> **GIVEN REQUEST 1**: Repeat the entire listing that follows the recall notice word for word, leaving the pictures out of your answer.

> **DOCUMENT SEGMENT**:
»»
# *AMMO RECALL: Winchester Product Warning and Recall Revised



## Ranger_Smoothie (Jun 15, 2011)

Olin Corporation, through its Winchester Division, is recalling twelve (12) lots of its RANGER® 223 Remington 64 Grain Power-Point® (PP) centerfire rifle ammunition (Symbol Number RA223R2).

Lot Numbers (last four characters): DM70, DM80, DM90, DM01, DM11, and DM21

Lot Numbers (last four characters): DK01, DK11, DK21, DK31, DK41, and DK51

Through extensive evaluation Winchester has determined the above lots of RANGER® Law Enforcement ammunition may contain incorrect propellant. Incorrect propellant in this ammunition may cause firearm damage, rendering the firearm inoperable, and subject the shooter or bystanders to a risk of serious personal injury when fired.

DO NOT USE WINCHESTER® RANGER® 223 REMINGTON 64 GRAIN POWER-POINT® AMMUNITION THAT HAS A LOT NUMBER ENDING IN DK01, DK11, DK21, DK31, DK41, DK51, DM70, DM80, DM90, DM01, DM11 or DM21. The ammunition Lot Number is ink stamped inside the right tuck flap of the 20-round carton, as indicated here:

To determine if your ammunition is subject to this notice, review the Lot Number. If the last four characters of the Lot Number are DK01, DK11, DK21, DK31, DK41, DK51, DM70, DM80, DM90, DM01, DM11 or DM21 immediately discontinue use and contact Winchester toll-free at 866-423-5224 to arrange for replacement ammunition and free UPS pick-up of the recalled ammunition.

This notice applies only to RANGER® 223 Remington 64 Grain Power-Point® centerfire rifle ammunition with lot numbers ending in DK01, DK11, DK21, DK31, DK41, DK51, DM70, DM80, DM90, DM01, DM11 and DM21. Other Symbol Numbers or Lot Numbers are not subject to this recall.

If you have any questions concerning this RANGER® Law Enforcement ammunition recall please call toll-free 866-423-5224, write to Winchester (600 Powder Mill Road, East Alton, IL 62024 Attn: RA223R2 Recall), or visit our website at www.winchester.com.

We apologize for this inconvenience.

WINCHESTER


----------
««
> **SUPPLIED RECORDS**:
»»
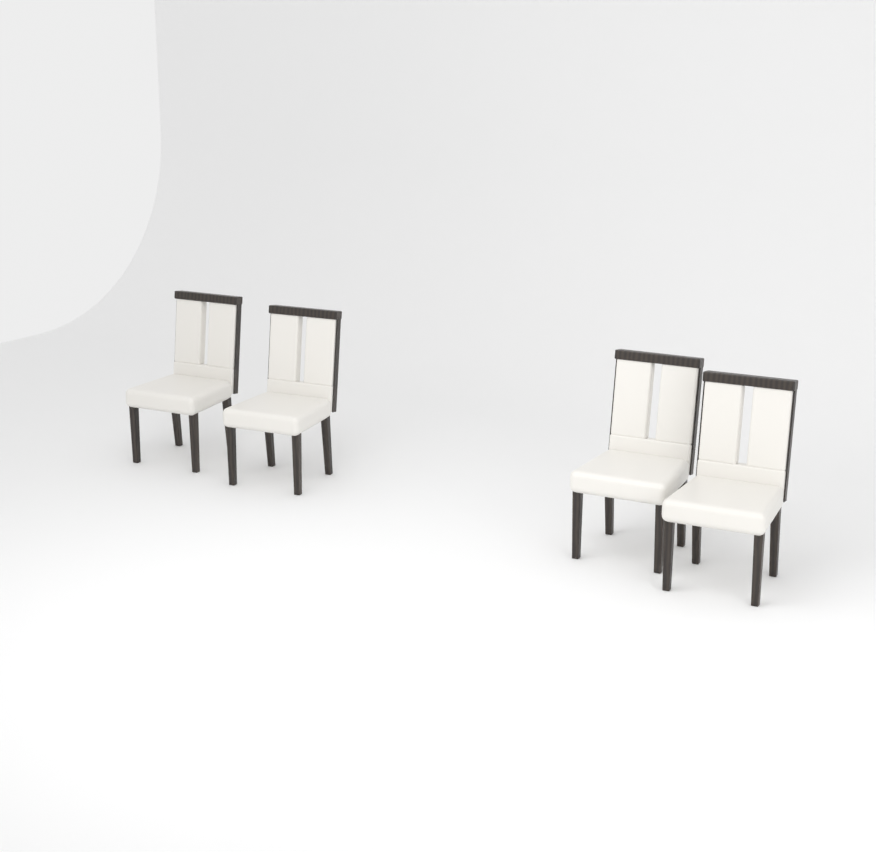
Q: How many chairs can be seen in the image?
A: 4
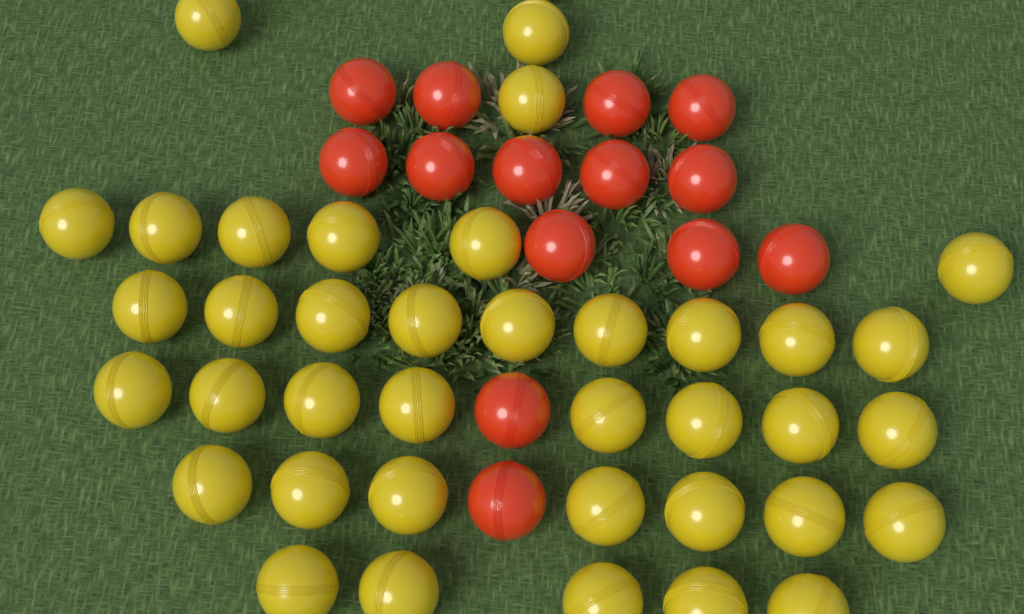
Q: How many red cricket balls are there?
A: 14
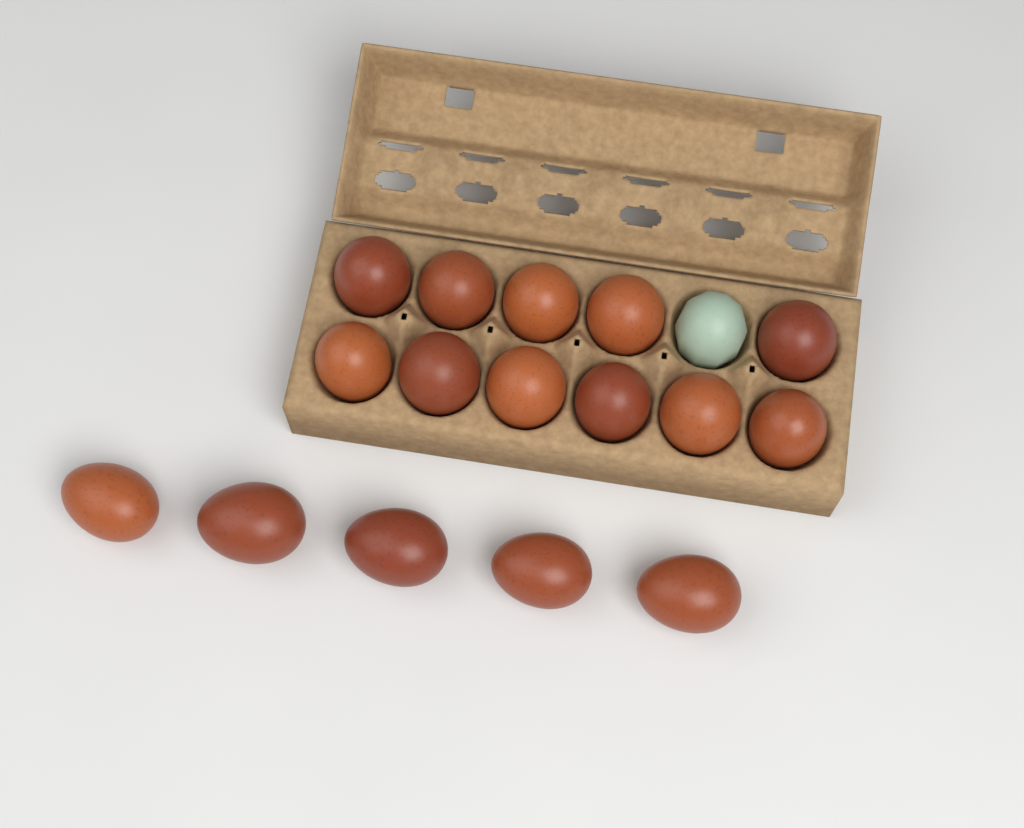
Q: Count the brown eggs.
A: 16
««
> **GIVEN REQUEST 2**: Reproduce the stretch of the Winchester recall notice from "This notice applies" through "for this inconvenience.", word for word.

> **CORRECT OUTPUT 1**:
Q: How many chairs can be seen in the image?
A: 4
Q: How many red cricket balls are there?
A: 14
Q: Count the brown eggs.
A: 16

> **CORRECT OUTPUT 2**:
This notice applies only to RANGER® 223 Remington 64 Grain Power-Point® centerfire rifle ammunition with lot numbers ending in DK01, DK11, DK21, DK31, DK41, DK51, DM70, DM80, DM90, DM01, DM11 and DM21. Other Symbol Numbers or Lot Numbers are not subject to this recall.

If you have any questions concerning this RANGER® Law Enforcement ammunition recall please call toll-free 866-423-5224, write to Winchester (600 Powder Mill Road, East Alton, IL 62024 Attn: RA223R2 Recall), or visit our website at www.winchester.com.

We apologize for this inconvenience.